▶ _Material to process_:
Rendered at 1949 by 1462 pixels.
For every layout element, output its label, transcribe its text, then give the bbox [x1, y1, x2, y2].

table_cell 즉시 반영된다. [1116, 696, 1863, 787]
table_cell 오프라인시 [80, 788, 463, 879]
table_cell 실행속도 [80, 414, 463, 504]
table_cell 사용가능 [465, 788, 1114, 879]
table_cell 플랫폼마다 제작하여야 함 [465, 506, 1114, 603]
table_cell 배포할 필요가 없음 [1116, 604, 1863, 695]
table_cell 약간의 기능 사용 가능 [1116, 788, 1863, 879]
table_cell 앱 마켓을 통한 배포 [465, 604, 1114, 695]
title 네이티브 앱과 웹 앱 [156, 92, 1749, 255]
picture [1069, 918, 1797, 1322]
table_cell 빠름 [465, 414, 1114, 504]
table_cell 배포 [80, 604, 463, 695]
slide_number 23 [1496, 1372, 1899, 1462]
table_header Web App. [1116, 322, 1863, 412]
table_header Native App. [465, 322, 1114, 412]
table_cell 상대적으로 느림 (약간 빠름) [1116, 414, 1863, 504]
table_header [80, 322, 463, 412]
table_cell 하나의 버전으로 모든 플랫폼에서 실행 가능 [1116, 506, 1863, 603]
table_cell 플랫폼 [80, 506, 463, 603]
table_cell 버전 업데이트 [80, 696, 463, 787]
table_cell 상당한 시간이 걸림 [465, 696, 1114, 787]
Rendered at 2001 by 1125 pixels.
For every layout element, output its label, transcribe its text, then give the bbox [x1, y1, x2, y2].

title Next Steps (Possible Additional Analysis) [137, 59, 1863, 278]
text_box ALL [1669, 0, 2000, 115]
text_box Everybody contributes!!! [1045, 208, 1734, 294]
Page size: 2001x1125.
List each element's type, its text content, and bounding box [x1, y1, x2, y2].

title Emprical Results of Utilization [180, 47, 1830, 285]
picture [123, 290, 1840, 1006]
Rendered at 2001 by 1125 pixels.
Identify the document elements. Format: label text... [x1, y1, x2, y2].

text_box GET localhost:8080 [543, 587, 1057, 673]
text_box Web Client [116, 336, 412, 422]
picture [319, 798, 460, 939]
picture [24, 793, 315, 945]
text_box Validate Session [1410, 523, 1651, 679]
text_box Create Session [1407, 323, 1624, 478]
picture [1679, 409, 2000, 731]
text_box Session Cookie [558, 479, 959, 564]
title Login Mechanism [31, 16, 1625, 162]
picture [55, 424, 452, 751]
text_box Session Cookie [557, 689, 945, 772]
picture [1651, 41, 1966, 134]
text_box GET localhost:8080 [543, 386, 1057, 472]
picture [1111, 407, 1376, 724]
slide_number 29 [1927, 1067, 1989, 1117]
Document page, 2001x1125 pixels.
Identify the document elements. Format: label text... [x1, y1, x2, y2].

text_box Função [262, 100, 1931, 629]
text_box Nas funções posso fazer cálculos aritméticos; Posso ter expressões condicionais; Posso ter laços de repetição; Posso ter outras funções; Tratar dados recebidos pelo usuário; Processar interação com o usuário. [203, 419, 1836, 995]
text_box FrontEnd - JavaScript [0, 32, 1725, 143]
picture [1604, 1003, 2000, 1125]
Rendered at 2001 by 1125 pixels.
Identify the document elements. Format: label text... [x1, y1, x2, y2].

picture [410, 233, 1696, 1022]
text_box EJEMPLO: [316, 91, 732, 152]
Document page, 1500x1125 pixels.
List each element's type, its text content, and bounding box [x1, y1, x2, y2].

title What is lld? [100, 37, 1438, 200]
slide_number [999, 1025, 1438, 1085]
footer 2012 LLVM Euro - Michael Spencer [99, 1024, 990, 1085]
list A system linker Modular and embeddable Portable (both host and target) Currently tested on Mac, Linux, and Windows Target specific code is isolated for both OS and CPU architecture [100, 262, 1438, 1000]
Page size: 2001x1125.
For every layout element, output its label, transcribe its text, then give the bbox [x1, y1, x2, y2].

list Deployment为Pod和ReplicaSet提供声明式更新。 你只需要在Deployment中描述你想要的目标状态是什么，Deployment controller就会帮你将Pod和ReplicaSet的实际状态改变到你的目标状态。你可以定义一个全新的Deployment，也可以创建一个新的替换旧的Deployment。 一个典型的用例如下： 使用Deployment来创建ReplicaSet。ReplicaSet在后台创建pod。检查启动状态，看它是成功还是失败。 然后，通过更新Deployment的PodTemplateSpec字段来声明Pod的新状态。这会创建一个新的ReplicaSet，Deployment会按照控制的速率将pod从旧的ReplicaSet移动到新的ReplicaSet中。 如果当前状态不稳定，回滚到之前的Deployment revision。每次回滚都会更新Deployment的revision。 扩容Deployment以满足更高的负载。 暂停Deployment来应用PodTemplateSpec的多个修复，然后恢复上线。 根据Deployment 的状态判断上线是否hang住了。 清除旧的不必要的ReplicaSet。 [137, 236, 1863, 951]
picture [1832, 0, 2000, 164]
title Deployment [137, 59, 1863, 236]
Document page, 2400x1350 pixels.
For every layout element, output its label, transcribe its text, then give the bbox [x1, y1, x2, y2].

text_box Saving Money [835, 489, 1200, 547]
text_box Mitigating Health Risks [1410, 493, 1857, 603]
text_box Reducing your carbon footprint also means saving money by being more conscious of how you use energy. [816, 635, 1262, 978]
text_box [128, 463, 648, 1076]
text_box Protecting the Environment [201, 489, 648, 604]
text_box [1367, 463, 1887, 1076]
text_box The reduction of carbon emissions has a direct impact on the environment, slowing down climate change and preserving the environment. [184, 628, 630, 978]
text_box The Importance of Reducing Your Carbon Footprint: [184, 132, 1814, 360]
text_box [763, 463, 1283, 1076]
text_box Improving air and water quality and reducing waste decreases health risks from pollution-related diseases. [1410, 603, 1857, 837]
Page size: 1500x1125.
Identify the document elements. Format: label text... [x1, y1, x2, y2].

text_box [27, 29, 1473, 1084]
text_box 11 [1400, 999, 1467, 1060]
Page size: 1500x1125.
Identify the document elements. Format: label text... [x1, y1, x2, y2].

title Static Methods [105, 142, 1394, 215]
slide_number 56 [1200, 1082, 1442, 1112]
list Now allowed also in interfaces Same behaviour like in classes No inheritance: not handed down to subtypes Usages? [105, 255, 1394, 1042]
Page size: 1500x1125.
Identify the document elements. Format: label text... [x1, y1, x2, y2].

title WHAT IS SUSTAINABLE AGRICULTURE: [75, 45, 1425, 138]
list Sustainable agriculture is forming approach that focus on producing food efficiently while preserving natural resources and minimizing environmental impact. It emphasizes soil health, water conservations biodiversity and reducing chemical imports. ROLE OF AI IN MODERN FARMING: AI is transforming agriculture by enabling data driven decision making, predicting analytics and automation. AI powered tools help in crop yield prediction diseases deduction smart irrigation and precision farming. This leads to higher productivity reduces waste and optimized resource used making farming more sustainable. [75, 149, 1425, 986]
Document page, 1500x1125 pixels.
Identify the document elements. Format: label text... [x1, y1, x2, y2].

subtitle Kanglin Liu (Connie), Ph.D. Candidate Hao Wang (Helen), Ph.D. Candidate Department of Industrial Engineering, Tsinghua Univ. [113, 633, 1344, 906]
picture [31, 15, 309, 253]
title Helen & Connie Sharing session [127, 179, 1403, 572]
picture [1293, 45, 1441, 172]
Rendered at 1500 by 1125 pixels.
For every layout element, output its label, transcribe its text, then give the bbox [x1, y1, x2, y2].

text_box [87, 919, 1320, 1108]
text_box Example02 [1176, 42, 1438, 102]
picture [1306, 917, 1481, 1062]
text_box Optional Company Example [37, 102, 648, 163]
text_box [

▶ _What is being asked_: Give an exact copy of all the data shown above.

▶ _Solution for this task_:
Rendered at 1949 by 1462 pixels.
For every layout element, output its label, transcribe its text, then give the bbox [x1, y1, x2, y2].

table_cell 즉시 반영된다. [1116, 696, 1863, 787]
table_cell 오프라인시 [80, 788, 463, 879]
table_cell 실행속도 [80, 414, 463, 504]
table_cell 사용가능 [465, 788, 1114, 879]
table_cell 플랫폼마다 제작하여야 함 [465, 506, 1114, 603]
table_cell 배포할 필요가 없음 [1116, 604, 1863, 695]
table_cell 약간의 기능 사용 가능 [1116, 788, 1863, 879]
table_cell 앱 마켓을 통한 배포 [465, 604, 1114, 695]
title 네이티브 앱과 웹 앱 [156, 92, 1749, 255]
picture [1069, 918, 1797, 1322]
table_cell 빠름 [465, 414, 1114, 504]
table_cell 배포 [80, 604, 463, 695]
slide_number 23 [1496, 1372, 1899, 1462]
table_header Web App. [1116, 322, 1863, 412]
table_header Native App. [465, 322, 1114, 412]
table_cell 상대적으로 느림 (약간 빠름) [1116, 414, 1863, 504]
table_header [80, 322, 463, 412]
table_cell 하나의 버전으로 모든 플랫폼에서 실행 가능 [1116, 506, 1863, 603]
table_cell 플랫폼 [80, 506, 463, 603]
table_cell 버전 업데이트 [80, 696, 463, 787]
table_cell 상당한 시간이 걸림 [465, 696, 1114, 787]
Rendered at 2001 by 1125 pixels.
For every layout element, output its label, transcribe its text, then give the bbox [x1, y1, x2, y2].

title Next Steps (Possible Additional Analysis) [137, 59, 1863, 278]
text_box ALL [1669, 0, 2000, 115]
text_box Everybody contributes!!! [1045, 208, 1734, 294]
Page size: 2001x1125.
List each element's type, its text content, and bounding box [x1, y1, x2, y2].

title Emprical Results of Utilization [180, 47, 1830, 285]
picture [123, 290, 1840, 1006]
Rendered at 2001 by 1125 pixels.
Identify the document elements. Format: label text... [x1, y1, x2, y2].

text_box GET localhost:8080 [543, 587, 1057, 673]
text_box Web Client [116, 336, 412, 422]
picture [319, 798, 460, 939]
picture [24, 793, 315, 945]
text_box Validate Session [1410, 523, 1651, 679]
text_box Create Session [1407, 323, 1624, 478]
picture [1679, 409, 2000, 731]
text_box Session Cookie [558, 479, 959, 564]
title Login Mechanism [31, 16, 1625, 162]
picture [55, 424, 452, 751]
text_box Session Cookie [557, 689, 945, 772]
picture [1651, 41, 1966, 134]
text_box GET localhost:8080 [543, 386, 1057, 472]
picture [1111, 407, 1376, 724]
slide_number 29 [1927, 1067, 1989, 1117]
Document page, 2001x1125 pixels.
Identify the document elements. Format: label text... [x1, y1, x2, y2].

text_box Função [262, 100, 1931, 629]
text_box Nas funções posso fazer cálculos aritméticos; Posso ter expressões condicionais; Posso ter laços de repetição; Posso ter outras funções; Tratar dados recebidos pelo usuário; Processar interação com o usuário. [203, 419, 1836, 995]
text_box FrontEnd - JavaScript [0, 32, 1725, 143]
picture [1604, 1003, 2000, 1125]
Rendered at 2001 by 1125 pixels.
Identify the document elements. Format: label text... [x1, y1, x2, y2].

picture [410, 233, 1696, 1022]
text_box EJEMPLO: [316, 91, 732, 152]
Document page, 1500x1125 pixels.
List each element's type, its text content, and bounding box [x1, y1, x2, y2].

title What is lld? [100, 37, 1438, 200]
slide_number [999, 1025, 1438, 1085]
footer 2012 LLVM Euro - Michael Spencer [99, 1024, 990, 1085]
list A system linker Modular and embeddable Portable (both host and target) Currently tested on Mac, Linux, and Windows Target specific code is isolated for both OS and CPU architecture [100, 262, 1438, 1000]
Page size: 2001x1125.
For every layout element, output its label, transcribe its text, then give the bbox [x1, y1, x2, y2].

list Deployment为Pod和ReplicaSet提供声明式更新。 你只需要在Deployment中描述你想要的目标状态是什么，Deployment controller就会帮你将Pod和ReplicaSet的实际状态改变到你的目标状态。你可以定义一个全新的Deployment，也可以创建一个新的替换旧的Deployment。 一个典型的用例如下： 使用Deployment来创建ReplicaSet。ReplicaSet在后台创建pod。检查启动状态，看它是成功还是失败。 然后，通过更新Deployment的PodTemplateSpec字段来声明Pod的新状态。这会创建一个新的ReplicaSet，Deployment会按照控制的速率将pod从旧的ReplicaSet移动到新的ReplicaSet中。 如果当前状态不稳定，回滚到之前的Deployment revision。每次回滚都会更新Deployment的revision。 扩容Deployment以满足更高的负载。 暂停Deployment来应用PodTemplateSpec的多个修复，然后恢复上线。 根据Deployment 的状态判断上线是否hang住了。 清除旧的不必要的ReplicaSet。 [137, 236, 1863, 951]
picture [1832, 0, 2000, 164]
title Deployment [137, 59, 1863, 236]
Document page, 2400x1350 pixels.
For every layout element, output its label, transcribe its text, then give the bbox [x1, y1, x2, y2].

text_box Saving Money [835, 489, 1200, 547]
text_box Mitigating Health Risks [1410, 493, 1857, 603]
text_box Reducing your carbon footprint also means saving money by being more conscious of how you use energy. [816, 635, 1262, 978]
text_box [128, 463, 648, 1076]
text_box Protecting the Environment [201, 489, 648, 604]
text_box [1367, 463, 1887, 1076]
text_box The reduction of carbon emissions has a direct impact on the environment, slowing down climate change and preserving the environment. [184, 628, 630, 978]
text_box The Importance of Reducing Your Carbon Footprint: [184, 132, 1814, 360]
text_box [763, 463, 1283, 1076]
text_box Improving air and water quality and reducing waste decreases health risks from pollution-related diseases. [1410, 603, 1857, 837]
Page size: 1500x1125.
Identify the document elements. Format: label text... [x1, y1, x2, y2].

text_box [27, 29, 1473, 1084]
text_box 11 [1400, 999, 1467, 1060]
Page size: 1500x1125.
Identify the document elements. Format: label text... [x1, y1, x2, y2].

title Static Methods [105, 142, 1394, 215]
slide_number 56 [1200, 1082, 1442, 1112]
list Now allowed also in interfaces Same behaviour like in classes No inheritance: not handed down to subtypes Usages? [105, 255, 1394, 1042]
Page size: 1500x1125.
Identify the document elements. Format: label text... [x1, y1, x2, y2].

title WHAT IS SUSTAINABLE AGRICULTURE: [75, 45, 1425, 138]
list Sustainable agriculture is forming approach that focus on producing food efficiently while preserving natural resources and minimizing environmental impact. It emphasizes soil health, water conservations biodiversity and reducing chemical imports. ROLE OF AI IN MODERN FARMING: AI is transforming agriculture by enabling data driven decision making, predicting analytics and automation. AI powered tools help in crop yield prediction diseases deduction smart irrigation and precision farming. This leads to higher productivity reduces waste and optimized resource used making farming more sustainable. [75, 149, 1425, 986]
Document page, 1500x1125 pixels.
Identify the document elements. Format: label text... [x1, y1, x2, y2].

subtitle Kanglin Liu (Connie), Ph.D. Candidate Hao Wang (Helen), Ph.D. Candidate Department of Industrial Engineering, Tsinghua Univ. [113, 633, 1344, 906]
picture [31, 15, 309, 253]
title Helen & Connie Sharing session [127, 179, 1403, 572]
picture [1293, 45, 1441, 172]
Rendered at 1500 by 1125 pixels.
For every layout element, output its label, transcribe its text, then give the bbox [x1, y1, x2, y2].

text_box [87, 919, 1320, 1108]
text_box Example02 [1176, 42, 1438, 102]
picture [1306, 917, 1481, 1062]
text_box Optional Company Example [37, 102, 648, 163]
text_box [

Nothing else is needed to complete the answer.